Reproducibility Variable Result LLM Response
Research Type Experimental We evaluated their merits as follows. We generated random c DFAs of up to five states (it is very important to note that all 34 counter automata of the Global Constraint Catalogue (Beldiceanu et al. 2007) have at most five states, since counters are a very powerful device that allows a drastic reduction from the number of states needed by using a conventional DFA) using the random DFA generator (Almeida, Moreira, and Reis 2007) of FAdo (version 0.9.6) and doing a counter increase by 1 on each arc with a probability of 20%. For each random c DFA, we generated random instances, with random lengths (up to n = 10) of X = [x1, . . . , xn] and random initial domains of the counter variable N (one value, two values, and intervals of length 2 or 3) and the signature variables si (intervals of any length, and sets with holes). The results, upon many millions of random instances, are that our REGCOUNT propagator never propagates less but often more, to the point of detecting more failures, than the built-in AUTOMATON (Beldiceanu, Carlsson, and Petit 2004) of SICStus Prolog.
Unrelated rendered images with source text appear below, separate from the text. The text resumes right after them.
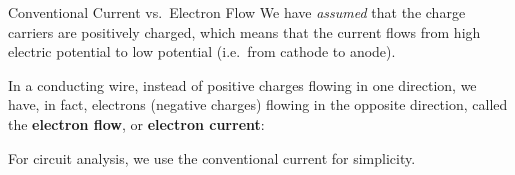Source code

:\documentclass[12pt,aspectratio=169]{beamer}
\begin{document}
%
%
%
%  
%
%



\begin{frame}{Conventional Current vs.\ Electron Flow}
  We have \emph{assumed} that the charge carriers are positively charged, which
  means that the current flows from high electric potential to low potential
  (i.e.\ from cathode to anode).
  \begin{center}
  \end{center}
  In a conducting wire, instead of positive charges flowing in one direction,
  we have, in fact, electrons (negative charges) flowing in the opposite
  direction, called the \textbf{electron flow}, or \textbf{electron current}:
  \begin{center}
  \end{center}
  For circuit analysis, we use the conventional current for simplicity.
\end{frame}
\end{document}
Further, it is already up to 3 times faster than the latter, even though it is na ıvely implemented in Prolog, while the built-in works by decomposition into a conjunction of TABLE constraints (with tuples according to the transition function δ), which is very carefully implemented in C. There is thus strong reason to believe that our propagators will do better on any benchmark. Also, no counterexample to the domain consistency of REGCOUNTATMOST has been generated and no pruning by the propagators of actually supported values was observed, giving a sanity check while proving Theorems 1 and 2. Table 1 gives the cumulative runtimes (under Mac OS X 10.7.5 on a 2.8 GHz Intel Core 2 Duo with a 4 GB RAM), the numbers of detected failures, and (when both propagators succeed) the numbers of pruned values for random instances of some constraints, the four-state c DFA for the NUMBERWORD(N, X, toto ) constraint being unnecessary to reproduce here.
Researcher Affiliation Academia Nicolas Beldiceanu TASC team (CNRS/INRIA) Mines de Nantes 44307 Nantes, France Pierre Flener and Justin Pearson Department of Information Technology Uppsala University 751 05 Uppsala, Sweden Pascal Van Hentenryck Optimization Research Group, NICTA and Australian National University Canberra, Australia
Pseudocode No The paper describes inductive definitions and computational steps but does not present them in a clearly labeled pseudocode or algorithm block.
Open Source Code Yes The full source code is in (Beldiceanu et al. 2013). Available at http://arxiv.org/abs/1309.7145.
Open Datasets No The paper states: "We generated random c DFAs... For each random c DFA, we generated random instances, with random lengths (up to n = 10) of X = [x1, . . . , xn] and random initial domains of the counter variable N (one value, two values, and intervals of length 2 or 3) and the signature variables si (intervals of any length, and sets with holes)." This describes a data generation process rather than providing access to a publicly available, pre-existing dataset.
Dataset Splits No The paper describes generating random instances and evaluating them, but it does not specify training, validation, or test splits, or a cross-validation setup.
Hardware Specification Yes Table 1 gives the cumulative runtimes (under Mac OS X 10.7.5 on a 2.8 GHz Intel Core 2 Duo with a 4 GB RAM), the numbers of detected failures, and (when both propagators succeed) the numbers of pruned values for random instances of some constraints, the four-state c DFA for the NUMBERWORD(N, X, toto ) constraint being unnecessary to reproduce here.
Software Dependencies Yes We implemented in SICStus Prolog version 4.2.1 (Carlsson, Ottosson, and Carlson 1997) the described propagators for REGCOUNTATMOST, REGCOUNTATLEAST, and REGCOUNT. The FAdo tool is available at http://fado.dcc.fc.up.pt/.
Experiment Setup Yes We generated random c DFAs of up to five states... doing a counter increase by 1 on each arc with a probability of 20%. For each random c DFA, we generated random instances, with random lengths (up to n = 10) of X = [x1, . . . , xn] and random initial domains of the counter variable N (one value, two values, and intervals of length 2 or 3) and the signature variables si (intervals of any length, and sets with holes).